Environmental factors in tsunami evacuation simulation: topography, traffic jam, human behaviour

Abstract

AbstractThe risk a tsunami, a high-rise wave, poses to coastal cities has been highlighted in recent years. Emergency management agencies have become more prepared, and new policies and strategies are in place to strengthen the city's resiliency to such events. Evacuation is a highly effective response to tsunamis, and recent models and simulations have provided valuable insights into mass evacuation scenarios. However, the accuracy of these simulations can be improved by accounting for additional environmental factors that affect the impact of a tsunami event.

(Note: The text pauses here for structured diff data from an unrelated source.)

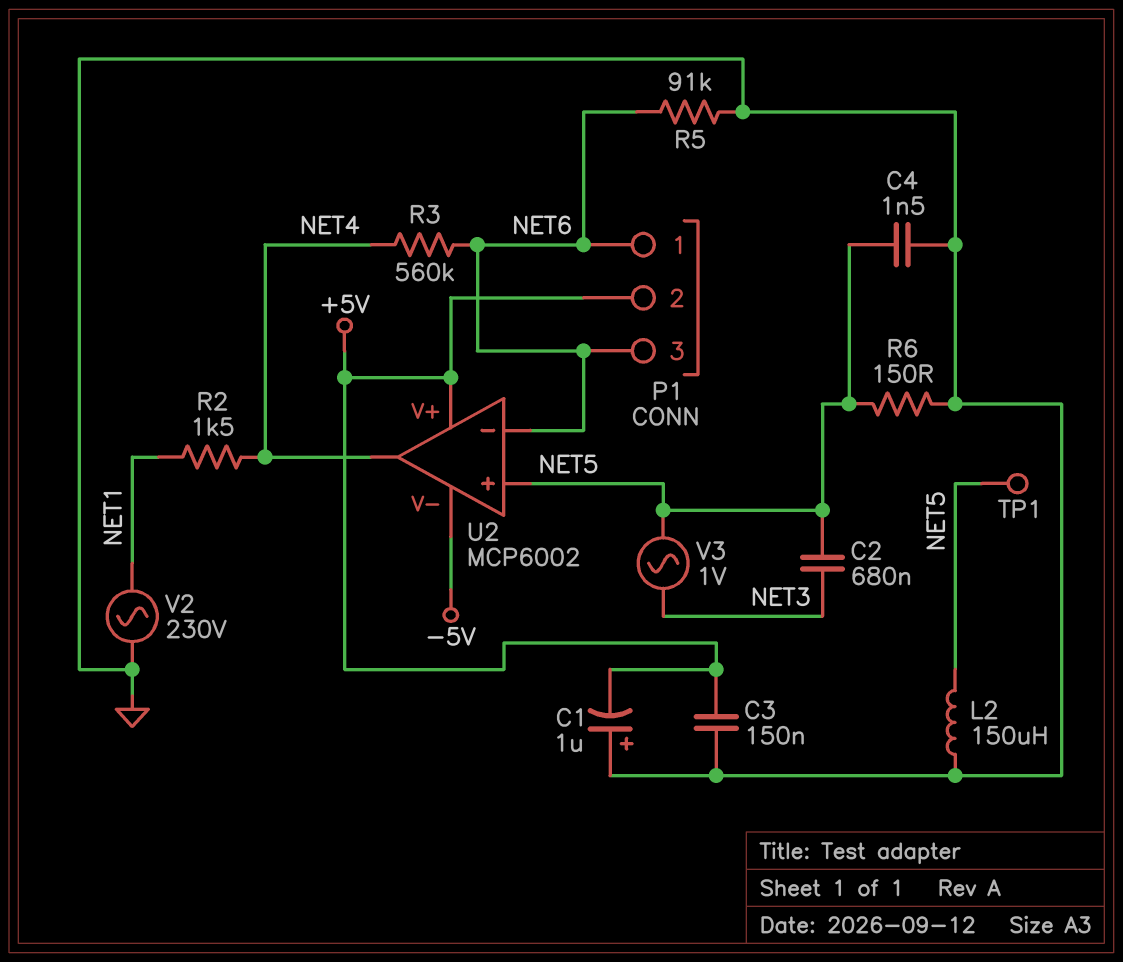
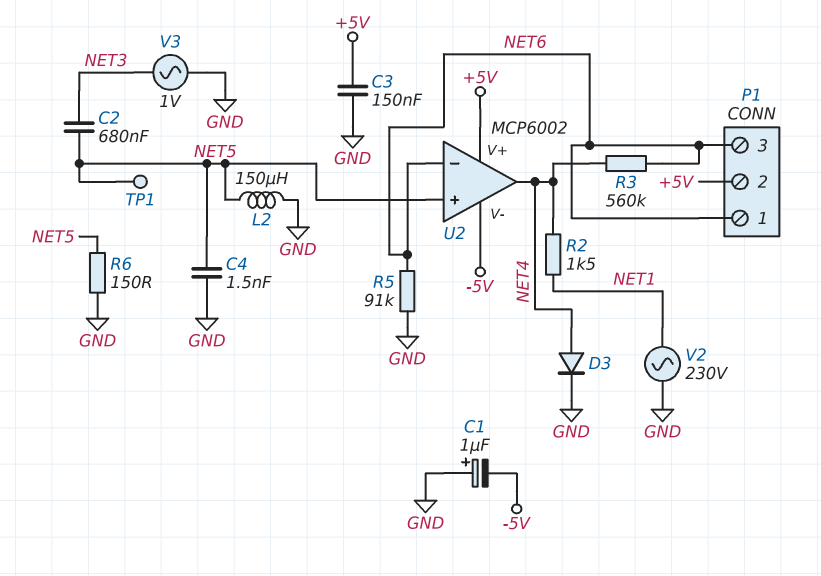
C1: 1uF (plus GND, minus +5V) -> 1uF (plus GND, minus -5V)
D3: none -> diode (A NET4, K GND)
V3: AC 1V (NET3, NET5) -> AC 1V (GND, NET3)

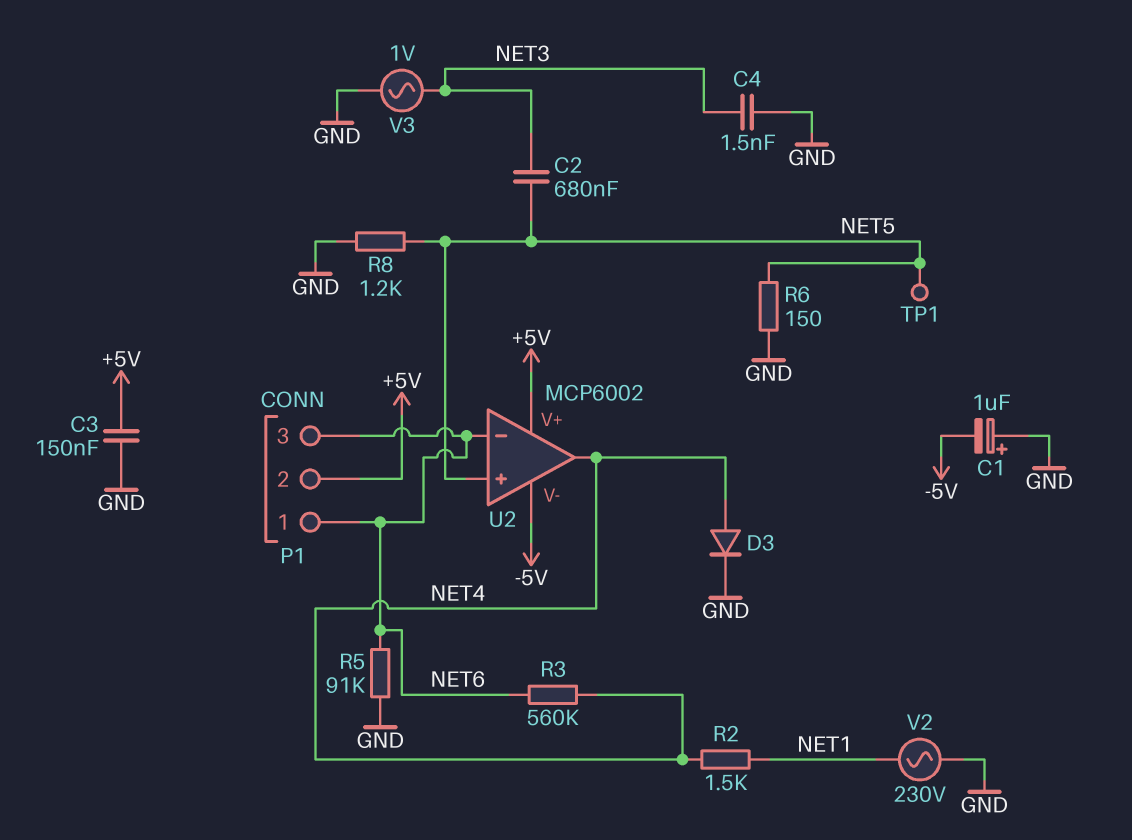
C4: 1.5nF (GND, NET5) -> 1.5nF (GND, NET3)
L2: 150uH (GND, NET5) -> none
R8: none -> 1.2k (GND, NET5)

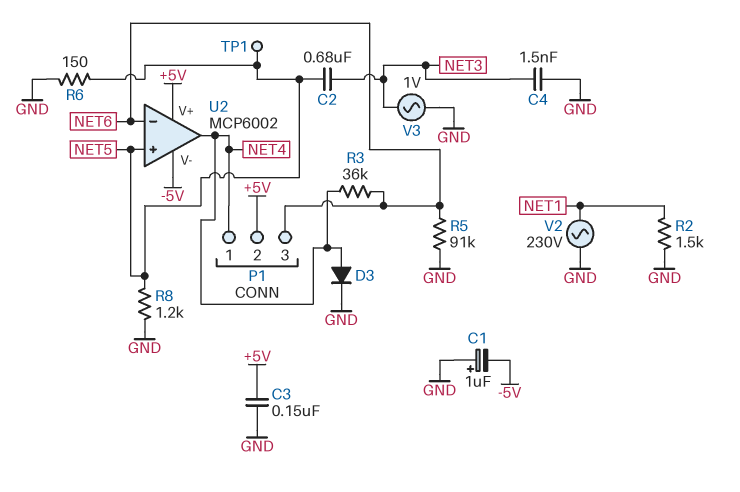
P1 pin 1: NET6 -> NET4
R2: 1.5k (NET1, NET4) -> 1.5k (GND, NET1)
R3: 560k (NET4, NET6) -> 36k (NET4, NET6)

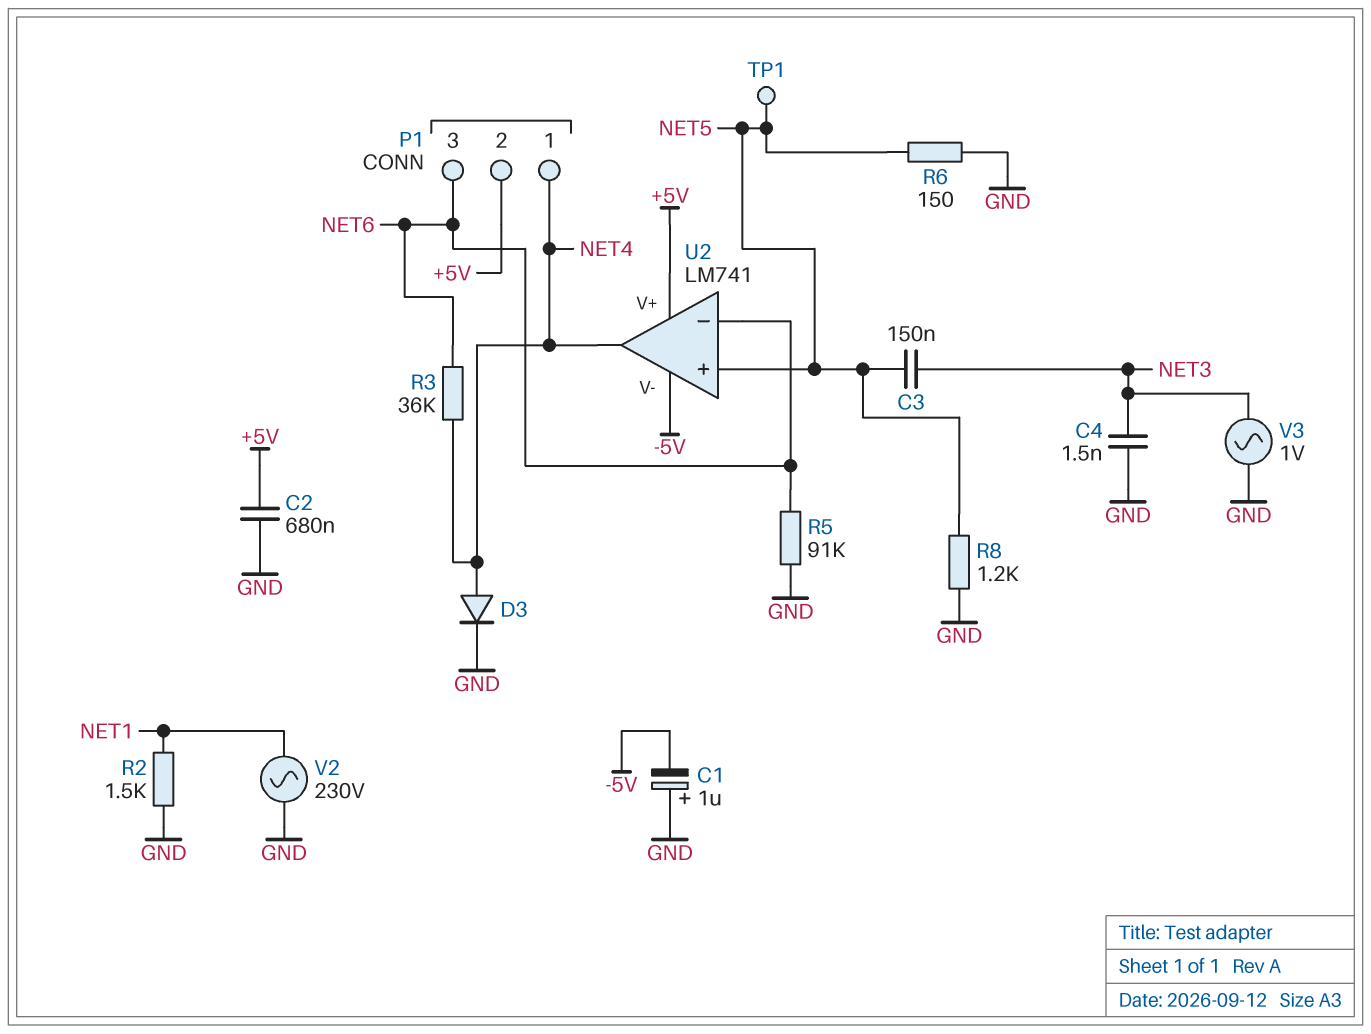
C2: 680nF (NET3, NET5) -> 680nF (+5V, GND)
C3: 150nF (+5V, GND) -> 150nF (NET3, NET5)
U2: MCP6002 -> LM741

To this end, this study has been conducted to enhance an evacuation simulation model by considering topography that impacts traffic mobility and speed, traffic congestion, and human behaviour. The updated model was employed to evaluate the effectiveness of Napier City's current evacuation plan, as it can realistically simulate both pedestrian and vehicular traffic movements simultaneously. The simulation demonstrated in this paper was based on a scenario involving an 8.4 Mw earthquake from the Hikurangi subduction interface, which would trigger a tsunami risk in the area. Based on this event, the final evacuation time (time between after the shake is felt and the arrival of the tsunami wave at the shoreline of Napier City) is considered to be 50 min. The results of the MSEM model are presented within two categories, (1) survival rate and (2) safe zone capacity. The evacuation simulation model used to examine the environmental factors in this study is the Micro-Simulation Evacuation Model (MSEM), an agent-based model capable of considering both pedestrian and vehicular interactions. The results showed that the steep pathway to the safe zone would markedly decrease the moving speed and reduce the survival rate, highlighting the need to have supporting vertical evacuation to reduce the number of evacuees heading to steep routes. Additionally, the modelling and assessment of mass evacuation by vehicles has highlighted regions of severe congestion due to insufficient network capacity. Through highlighting such regions, the model aid policy makers with a more targeted approach to infrastructure investment to improve flows of traffic in mass evacuation scenarios and increase survival rates.